The Society of Motion Picture and Television Engineers (SMPTE) recommends a viewing angle of 30 degrees, which is quite a bit less than THX’s recommendation. It would still require a 68-inch screen when sitting 9 feet away. Bigger seems to be better when following these recommendations!
But the level of immersion is not the only factor to consider. Ultra-high-resolution screens such as 4K UHD with a resolution of 3840×2160 pixels or 8K UHD (7680×4320 pixels) have become more affordable over the last two years. So most people will wonder when an ultra-high resolution screen makes sense and when a cheaper Full HD (1920×1080 pixels) or even 1280×720 pixels HD screen is sufficient.
The big brands such as Samsung, Panasonic, and LG are marketing 4K UHD TVs as a ‘must-have.’ Is this justified or just another sales strategy?
The key to answering these questions lies in the native resolution of the human eye.

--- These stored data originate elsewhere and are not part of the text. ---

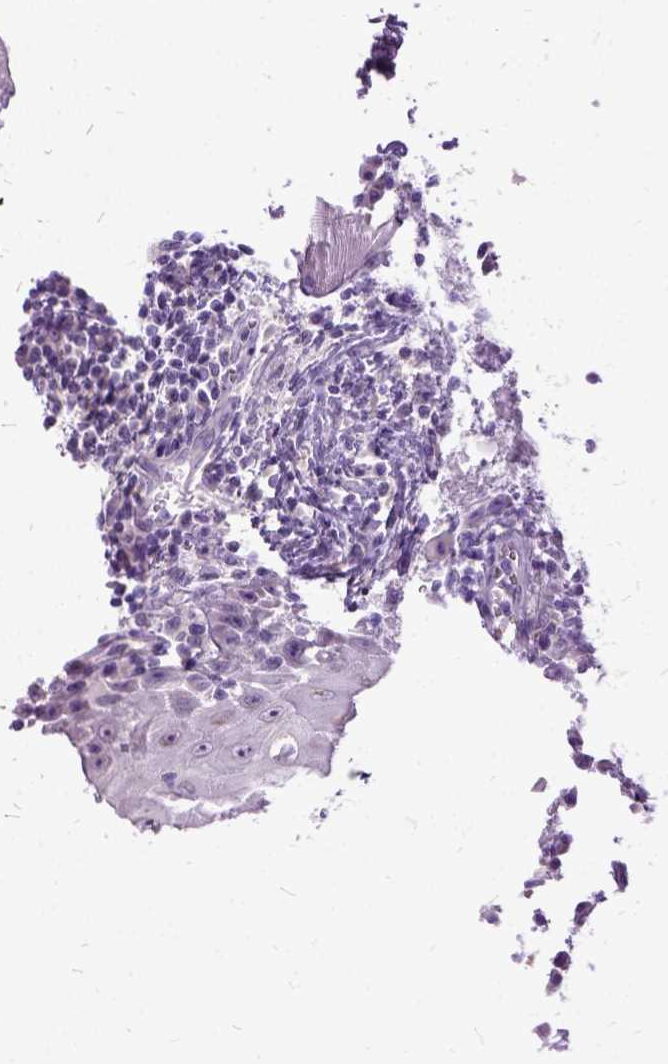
{"staining": {"intensity": "negative", "quantity": "none", "location": "none"}, "tissue": "head and neck cancer", "cell_type": "Tumor cells", "image_type": "cancer", "snomed": [{"axis": "morphology", "description": "Squamous cell carcinoma, NOS"}, {"axis": "topography", "description": "Head-Neck"}], "caption": "Tumor cells are negative for protein expression in human squamous cell carcinoma (head and neck). The staining was performed using DAB (3,3'-diaminobenzidine) to visualize the protein expression in brown, while the nuclei were stained in blue with hematoxylin (Magnification: 20x).", "gene": "MME", "patient": {"sex": "male", "age": 52}}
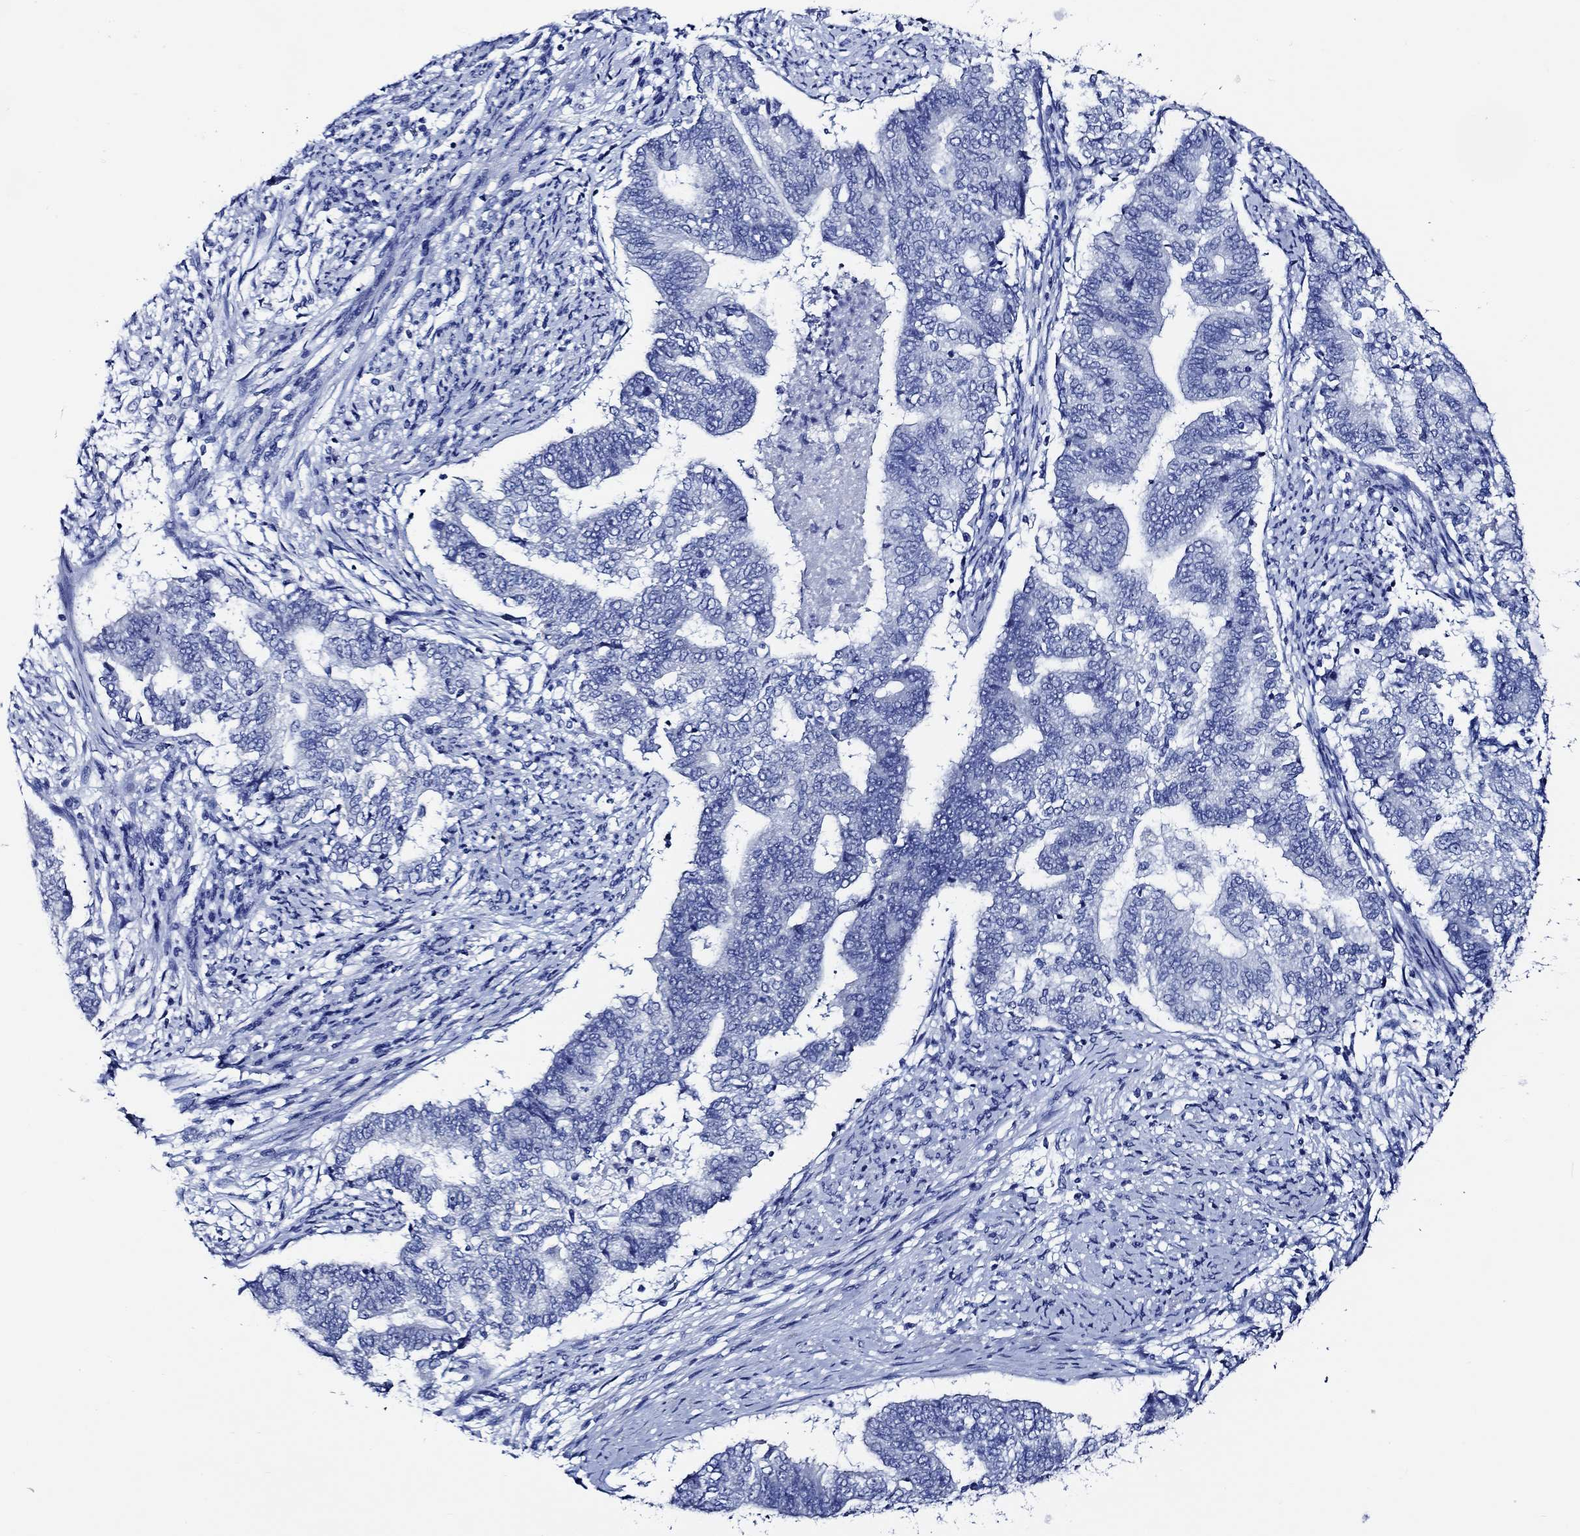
{"staining": {"intensity": "negative", "quantity": "none", "location": "none"}, "tissue": "endometrial cancer", "cell_type": "Tumor cells", "image_type": "cancer", "snomed": [{"axis": "morphology", "description": "Adenocarcinoma, NOS"}, {"axis": "topography", "description": "Endometrium"}], "caption": "IHC photomicrograph of neoplastic tissue: endometrial adenocarcinoma stained with DAB displays no significant protein positivity in tumor cells. (DAB (3,3'-diaminobenzidine) IHC, high magnification).", "gene": "WDR62", "patient": {"sex": "female", "age": 65}}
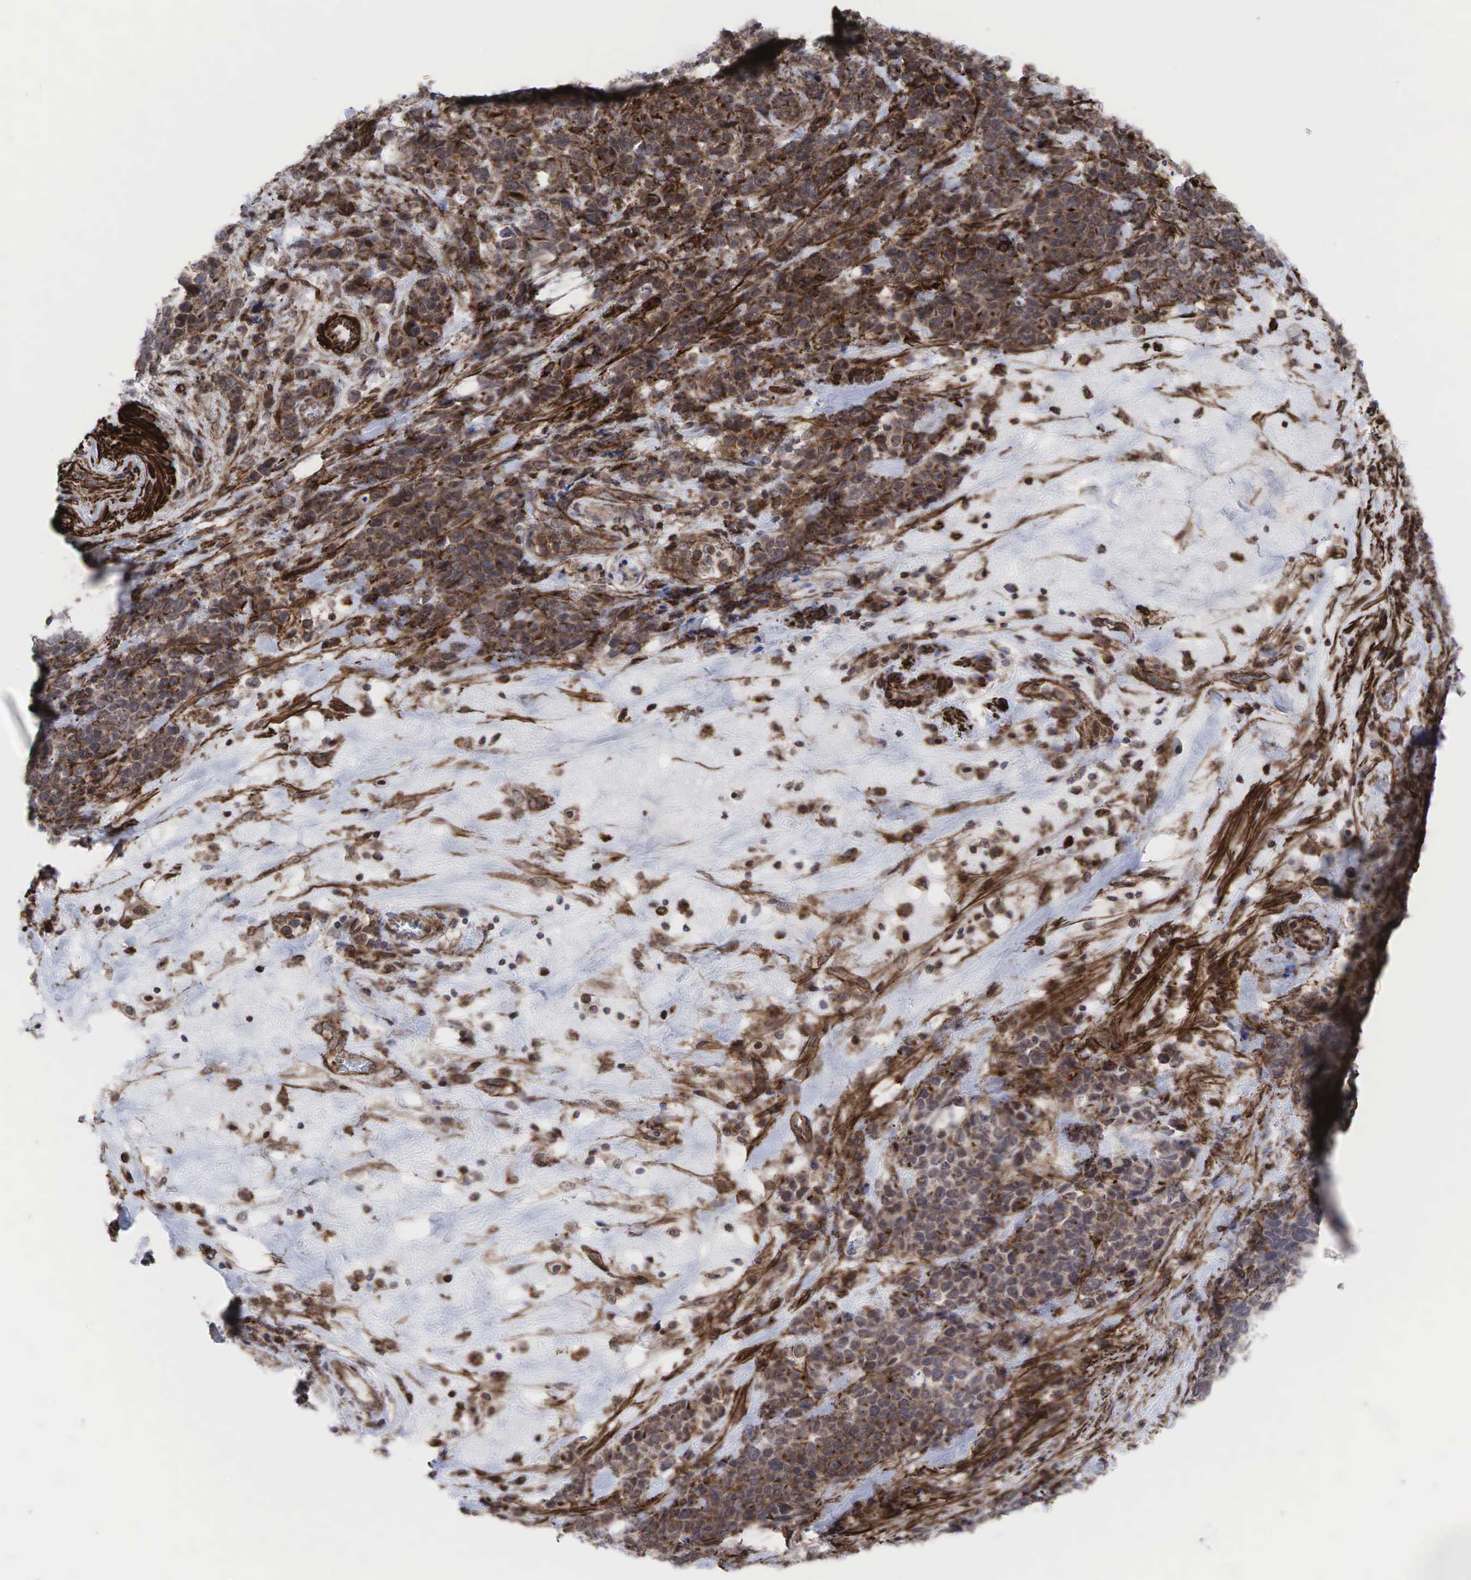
{"staining": {"intensity": "weak", "quantity": ">75%", "location": "cytoplasmic/membranous"}, "tissue": "stomach cancer", "cell_type": "Tumor cells", "image_type": "cancer", "snomed": [{"axis": "morphology", "description": "Adenocarcinoma, NOS"}, {"axis": "topography", "description": "Stomach, upper"}], "caption": "Immunohistochemistry histopathology image of neoplastic tissue: human stomach cancer stained using IHC shows low levels of weak protein expression localized specifically in the cytoplasmic/membranous of tumor cells, appearing as a cytoplasmic/membranous brown color.", "gene": "GPRASP1", "patient": {"sex": "male", "age": 71}}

The clarity of vision is also referred to as visual acuity and is limited. There is only so much detail someone with 20/20 vision can see. Although the exact value depends on several different factors, such as the contrast between elements, 60 pixels per degree is seen as an accepted value.
When sitting in front of a TV, the screen’s pixels will cover a certain angle of the viewer’s vision. When moving closer to the TV, the same amount of pixels will now include a wider angle, which means the number of pixels per degree is reduced, and individual pixels will be easier to see the closer one moves to the TV. When moving further away from the screen, the opposite is true until the number of pixels per inch exceeds 60. At that point, the human eye cannot differentiate between individual pixels, and moving further away will not increase clarity; it will only make the screen appear smaller.
The chart below shows the connection between screen size, resolution, and viewing distance. Thicker lines represent optimum viewing distances for 4K Ultra HD TV, 1080p Full HD, 720p HD, and 480p resolutions.
For example, a 55-inch Full HD TV is best viewed from 7 feet away. The optimum number of 60 pixels/degree is achieved at that point, and the picture appears as sharp as possible. Moving closer would make the picture look blurry or pixelated, and moving further back would make the TV screen appear smaller without any improvement of image quality.
The chart also shows the viewing angles recommended by THX and SMPTE. It is interesting to see that the 1080p recommended viewing angle and the SMPTE recommended angle are very close. This would probably provide a good starting point when choosing a TV: sitting close enough to give an excellent experience without requiring a more expensive 4K UHD TV.
So when does a 4K Ultra-HD TV make sense? For most people sitting at a comfortable distance away from the TV, a 4K-resolution screen is unnecessary. It only makes sense when sitting very close to the TV to achieve a fully immersive experience similar to an IMAX cinema. When choosing a huge screen, such as an 80 or even 100-inch TV, the higher resolution will have advantages, as the image is a lot larger.
The limited amount of 4K content available should also be taken into account, but this will increase in the future. YouTube, Netflix, Amazon Prime Instant, and other streaming services have started to offer 4K content, although the number of movies and TV shows on offer will disappoint most people. 4K Blu-ray Discs are expected to be available towards the end of 2015.
I’ve seen a chart like this a long time ago but this one seems more detailed. I wasn’t aware that 4K isn’t actually that useful.